Chapter 9
DOG DIDN’T WANT the morning to come, but it did. There was nothing she could do about it. She made a special breakfast for Esme, but Uncle came downstairs early, before she had time to enjoy it, and pushed Esme into her cage. Then, from behind the counter, he pulled out the box, the black, black box, just large enough to hold one old, fat coati. He left it waiting, open and gaping like a mouth, for Esme’s new owner to arrive. Dog wondered if she could somehow get into the box with Esme, so at least they would be together – the man couldn’t be any worse than Uncle. But even if she could, what would happen to Carlos?
When Esme saw the box, she began to chitter with fear. Dog sat by her cage, stroking her long nose through the wire and trying to make her feel better, but Uncle dragged her away.
“Get up. Stop your snivelling, you lazy, useless good-for-nothing,” he snarled. “Get to work! Get that bird sorted now! We’ll have customers in half an hour!”
Uncle kept the key to Carlos’s cage, but Dog was the only person Carlos allowed near. He’d even taken to snapping his beak menacingly at customers who came within a wing’s length. So Uncle kept clear as Dog let Carlos out of his cage and took him for his morning poo in the customer toilet. He liked to be left to poo in private and it took ages, which made Uncle very agitated. Did he imagine a bird was going to swim round the U-bend? Dog wondered to herself.
But this morning was different. Carlos was done in no time at all, and called to her softly from inside the WC! “Dog! Dog!”
Dog went in to find him clinging to the brickwork, halfway up the end wall.
“Look!” he said, sounding very excited. “Look!”
Dog looked. All she could see were the usual bare bricks. She shrugged at the parrot.
“Watch!” Carlos hissed, then pulled a bit of mortar out from between two bricks with his strong curved beak and, with a deft little flick, threw it into the toilet.
“Whoosh! All gone,” he said gleefully.
Dog looked at the bricks more closely. The mortar that held them in place was missing from an area about the size of a small door. One push, and that bit of wall would collapse. Dog was astonished. This was what Carlos had been doing every morning, not huge poos at all!
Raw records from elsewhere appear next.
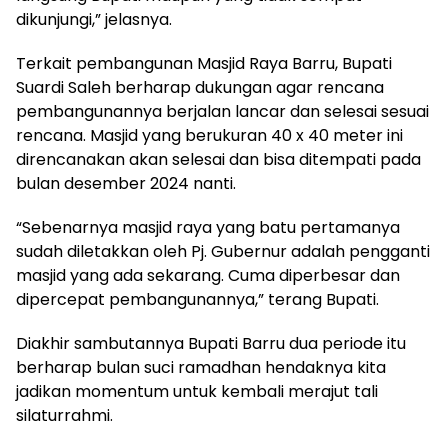
dikunjungi,” jelasnya.
Terkait pembangunan Masjid Raya Barru, Bupati
Suardi Saleh berharap dukungan agar rencana
pembangunannya berjalan lancar dan selesai sesuai
rencana. Masjid yang berukuran 40 x 40 meter ini
direncanakan akan selesai dan bisa ditempati pada
bulan desember 2024 nanti.
“Sebenarnya masjid raya yang batu pertamanya
sudah diletakkan oleh Pj. Gubernur adalah pengganti
masjid yang ada sekarang. Cuma diperbesar dan
dipercepat pembangunannya,” terang Bupati.
Diakhir sambutannya Bupati Barru dua periode itu
berharap bulan suci ramadhan hendaknya kita
jadikan momentum untuk kembali merajut tali
silaturrahmi.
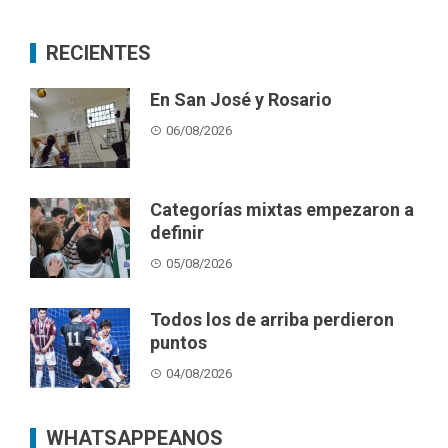
RECIENTES
En San José y Rosario
06/08/2026
Categorías mixtas empezaron a
definir
05/08/2026
Todos los de arriba perdieron
puntos
04/08/2026
WHATSAPPEANOS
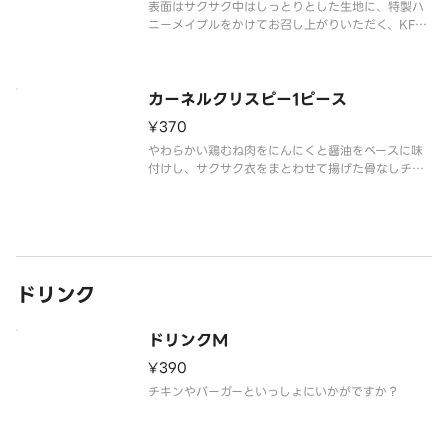
表面はサクサク中はしっとりとした生地に、特製ハ
ニーメイプルをかけてお召し上がりいただく、KFC
オリジナルの人気商品です。
カーネルクリスピー1ピース
¥370
やわらかい鶏むね肉をにんにくと醤油をベースに味
付けし、サクサク衣をまとわせて揚げた骨なしチキ
ン ※カーネルクリスピーは辛さに敏感な方やお子様
には辛く感じられる可能性がございます。
ドリンク
ドリンクM
¥390
チキンやバーガーといっしょにいかがですか？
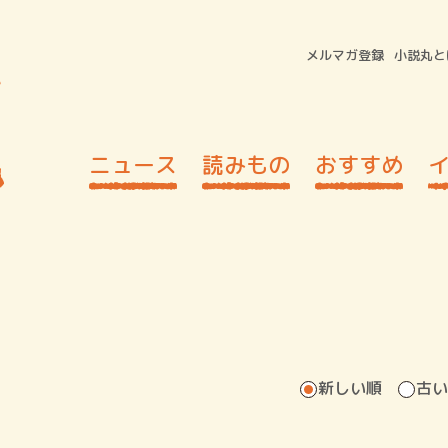
メルマガ登録
小説丸と
ニュース
読みもの
おすすめ
新しい順
古い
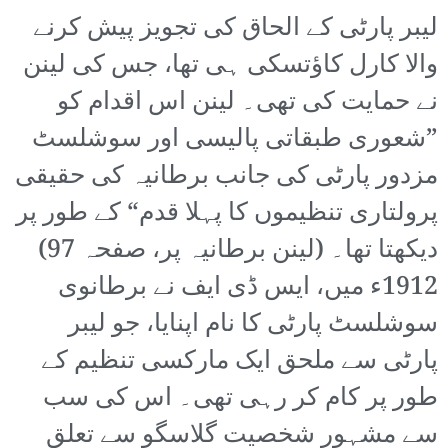
لیبر پارٹی کے الحاق کی تجویز پیش کرنے
والا کارل کاؤتسکی ہی تھا، جس کی لینن
نے حمایت کی تھی۔ لینن اس اقدام کو
”شعوری طبقاتی پالیسی اور سوشلسٹ
مزدور پارٹی کی جانب برطانیہ کی حقیقی
پرولتاری تنظیموں کا پہلا قدم“ کے طور پر
دیکھتا تھا۔ (لینن برطانیہ پر، صفحہ 97)
1912ء میں، ایس ڈی ایف نے برطانوی
سوشلسٹ پارٹی کا نام اپنایا، جو لیبر
پارٹی سے ملحق ایک مارکسی تنظیم کے
طور پر کام کر رہی تھی۔ اس کی سب
سے مشہور شخصیت گلاسگو سے تعلق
“Escape!” whispered the bird. “Escape!”
Dog wished that Esme was with her now, this minute, and that they could crash through the wall and get away together. But Esme was in her cage and Uncle was banging angrily on the WC door.
“Get that bird out here, you useless mongrel,” he shouted.
The parrot flapped calmly onto Dog’s shoulder. “Escape,” he said again, very quietly, “later!”
Dog’s heart beat wildly, with fear and excitement. If Esme was going to “escape” too, then there wasn’t very much “later” left.